The aesthetic result was optimal after the surgical intervention, as the barely visible scar matched the posterior hairline, and there was no evidence of disease recurrence at the 1-year follow-up.

Indications

  • Removal of scars: mainly post-burn.

  • Coverage of defects after removal of benign lesions: giant melanocytic nevus, sebaceous nevus, leishmaniasis...

  • Reconstruction of defects in highly sensitive areas: face, scalp, auricle.

  • Breast reconstruction.

  • Coverage of pressure ulcers.

Contraindications

Although there are no absolute contraindications for the placement of a tissue expander, the degree of aesthetic deformity during the expansion process and risk factors for complications should be taken into consideration.

Risk factors associated with a higher rate of complications with the use of tissue expanders in reconstructive surgery are BMI > 30, history of radiotherapy, age older than 50 years, smoking, number of expanders placed, location in lower limbs, and size of the defect.

Complications

The rate of complications ranges from 10% up to 20% depending on the series.3 The most common complications based on the stage of the procedure are:

  • -

    During the initial expander placement surgery: perforation of the skin overlying the pocket and trauma to important anatomical tissues (such as nerves, veins, arteries, fascia, or muscle).

  • -

    During the expansion: pocket perforation, prosthesis migration, infection, and necrosis of a portion of the expanded tissue due to excessive tension from fluid overinjection, or infection.

  • -

    During the second defect coverage surgery and thereafter: seroma of the expander capsule, hematoma, and necrosis of the distal portion of the flap.

Conclusions

Tissue expanders are a valuable option for reconstructing large surgical defects in aesthetically sensitive regions (such as the face or scalp) where primary closure via local skin flap is not possible.
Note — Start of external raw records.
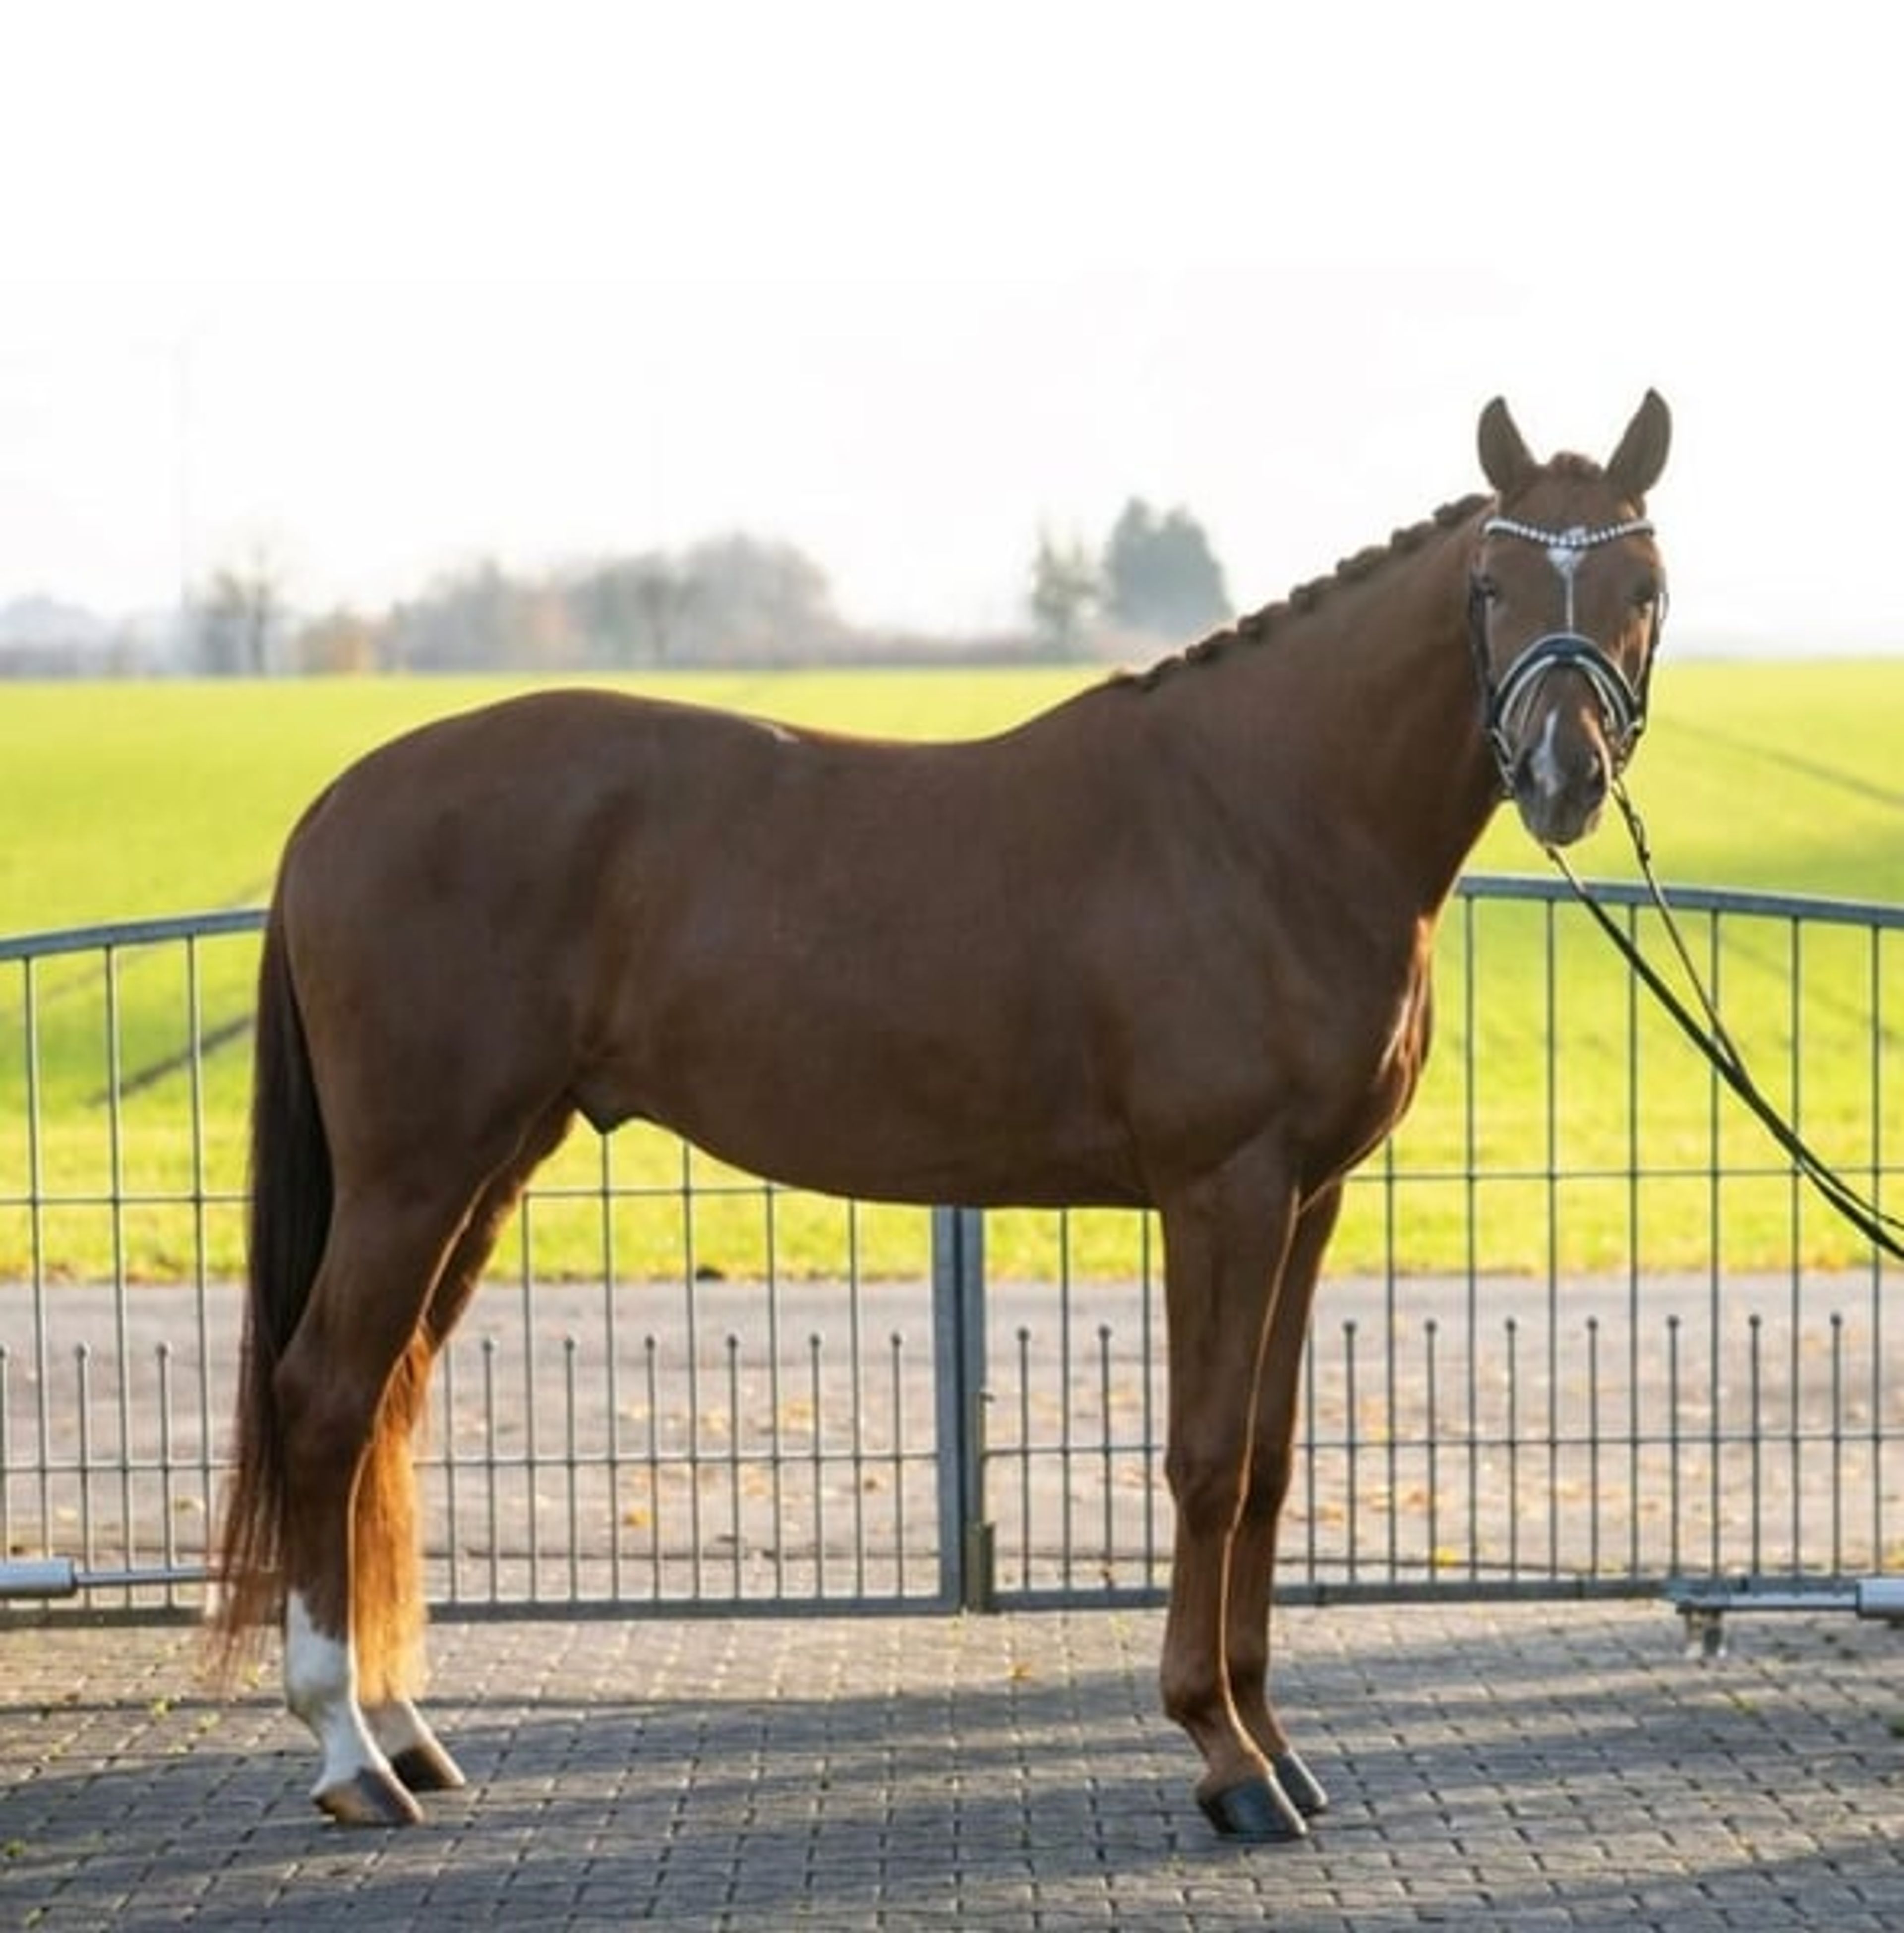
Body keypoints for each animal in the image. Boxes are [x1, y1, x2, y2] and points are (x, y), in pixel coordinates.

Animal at [213, 391, 1671, 1839]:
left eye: (1643, 585)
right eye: (1489, 584)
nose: (1562, 775)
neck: (1267, 820)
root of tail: (336, 804)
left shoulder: (1309, 1198)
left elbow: (1264, 1460)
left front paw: (1271, 1737)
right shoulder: (1224, 1190)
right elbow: (1205, 1458)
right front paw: (1223, 1753)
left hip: (491, 1163)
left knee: (388, 1405)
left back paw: (405, 1730)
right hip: (415, 1172)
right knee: (328, 1397)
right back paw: (348, 1748)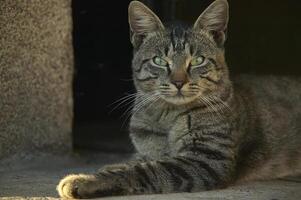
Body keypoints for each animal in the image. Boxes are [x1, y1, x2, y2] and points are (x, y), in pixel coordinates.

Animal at [56, 0, 300, 197]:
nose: (179, 82)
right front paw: (109, 169)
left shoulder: (205, 159)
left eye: (198, 60)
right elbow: (134, 162)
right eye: (159, 61)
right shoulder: (147, 150)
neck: (166, 118)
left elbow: (145, 170)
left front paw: (85, 180)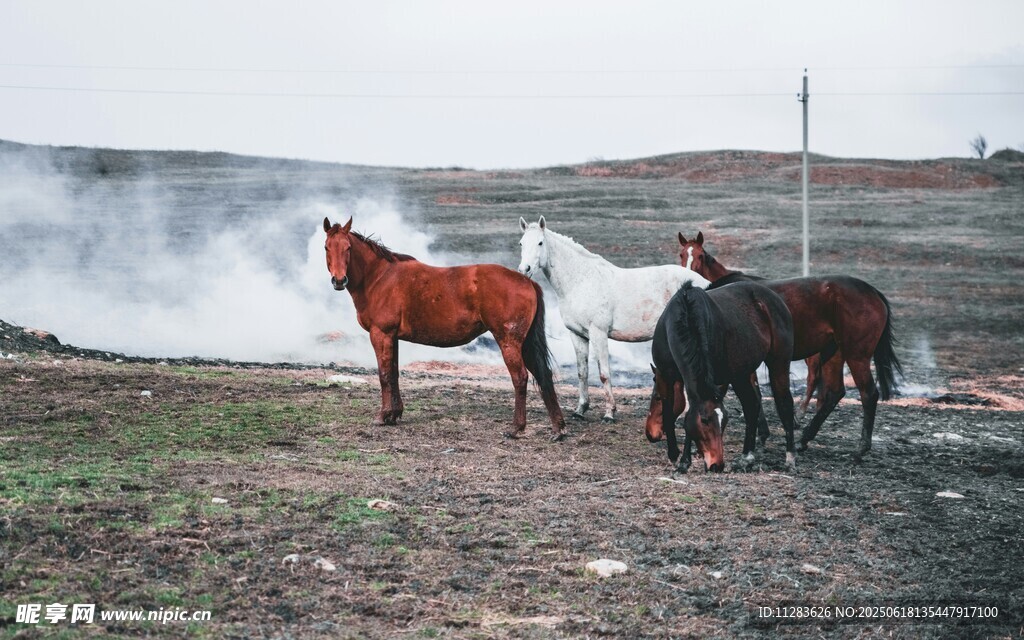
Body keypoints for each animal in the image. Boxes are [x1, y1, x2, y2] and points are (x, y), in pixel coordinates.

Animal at [323, 216, 566, 440]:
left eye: (348, 247)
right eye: (327, 247)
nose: (339, 280)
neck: (379, 277)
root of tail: (527, 281)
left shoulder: (381, 334)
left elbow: (384, 375)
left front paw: (383, 416)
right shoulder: (393, 337)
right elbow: (394, 373)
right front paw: (395, 413)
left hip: (509, 342)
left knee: (520, 378)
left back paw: (516, 427)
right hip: (525, 344)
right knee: (543, 374)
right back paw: (558, 428)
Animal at [517, 216, 710, 422]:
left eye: (540, 242)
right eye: (521, 243)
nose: (524, 269)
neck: (581, 281)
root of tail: (704, 284)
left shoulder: (598, 334)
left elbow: (604, 374)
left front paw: (609, 412)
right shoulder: (577, 335)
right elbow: (582, 372)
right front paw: (580, 409)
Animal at [652, 281, 797, 472]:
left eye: (725, 420)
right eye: (704, 420)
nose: (717, 465)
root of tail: (776, 299)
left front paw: (684, 461)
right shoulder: (665, 375)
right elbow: (669, 411)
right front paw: (675, 455)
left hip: (778, 364)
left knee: (785, 405)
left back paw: (790, 458)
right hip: (741, 374)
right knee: (751, 406)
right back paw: (746, 457)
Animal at [669, 231, 902, 460]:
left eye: (700, 255)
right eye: (681, 254)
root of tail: (873, 291)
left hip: (856, 355)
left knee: (868, 394)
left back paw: (861, 447)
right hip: (833, 353)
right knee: (834, 393)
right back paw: (804, 439)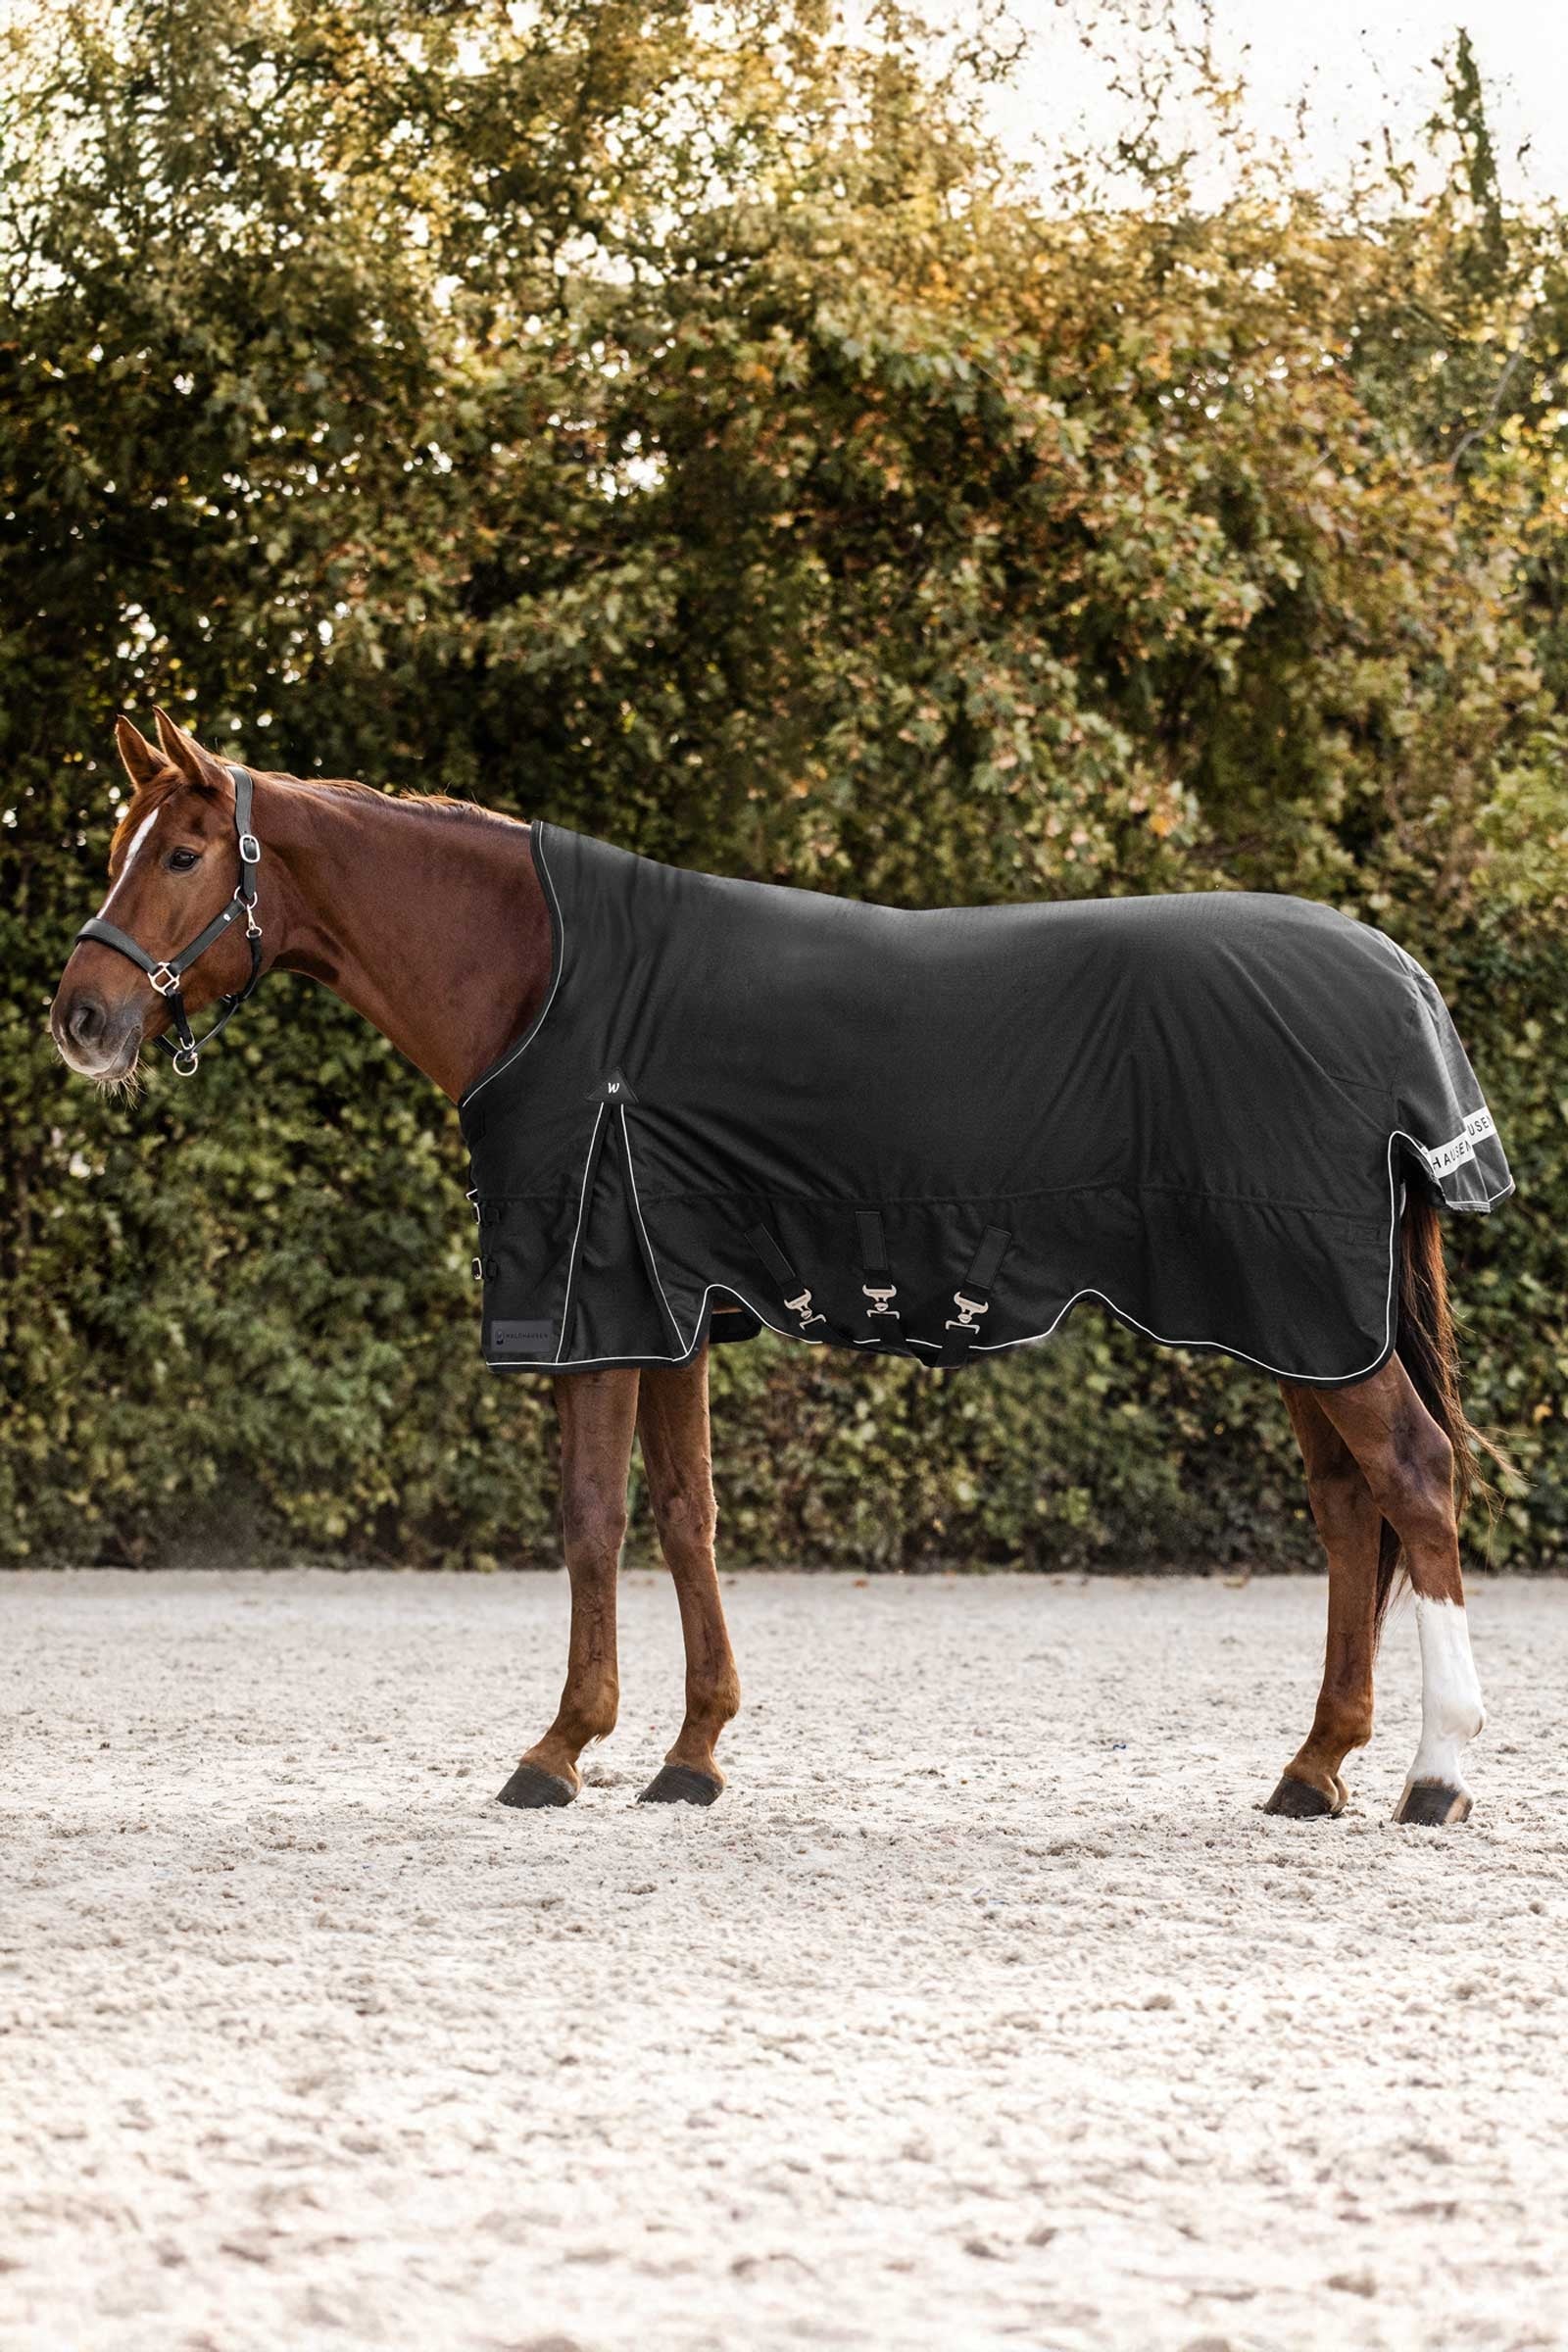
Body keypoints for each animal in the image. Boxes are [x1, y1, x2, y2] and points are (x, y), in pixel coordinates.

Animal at [50, 711, 1501, 1827]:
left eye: (182, 852)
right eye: (115, 850)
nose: (81, 1019)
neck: (547, 980)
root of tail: (1395, 978)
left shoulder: (595, 1305)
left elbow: (591, 1520)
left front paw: (558, 1750)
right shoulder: (672, 1314)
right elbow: (686, 1517)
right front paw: (690, 1756)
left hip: (1311, 1307)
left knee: (1413, 1478)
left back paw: (1433, 1775)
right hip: (1305, 1322)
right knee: (1347, 1508)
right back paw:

Moreover, the technique provides good aesthetic results since it preserves the same texture, color, appendages, and sensitivity characteristics as the excised tissue.

As disadvantages, we find the aesthetic deformity caused during the expansion of the prosthesis (whose filling time will depend on the size of the defect) and the need for 2 surgical interventions.

Tissue expansion procedure is a valuable adjuvant resource to treat many challenging cases that are not amenable to correction with traditional surgical techniques.

Conflicts of interest

None declared.

References
[1]
H. Karimi, N.A. Latifi, M. Momeni, S. Sedigh-Maroufi, A.M. Karimi, M.R. Akhoondinasab.
Tissue expanders; review of indications, results and outcome during 15 years’ experience.
Burns., 45 (2019),
[2]
E.A. Mangubat.
Scalp repair using tissue expanders.
Facial Plast Surg Clin North Am., 21 (2013),
[3]
L.P. Molina Vana, Costa Lobato, J.P. Fontana Bragagnollo, C. Pereira Lopes, Alberto Nakamoto, C. Fontana, et al.
Complications using tissue expanders in burn sequelae treatment at a reference university hospital: A retrospective study.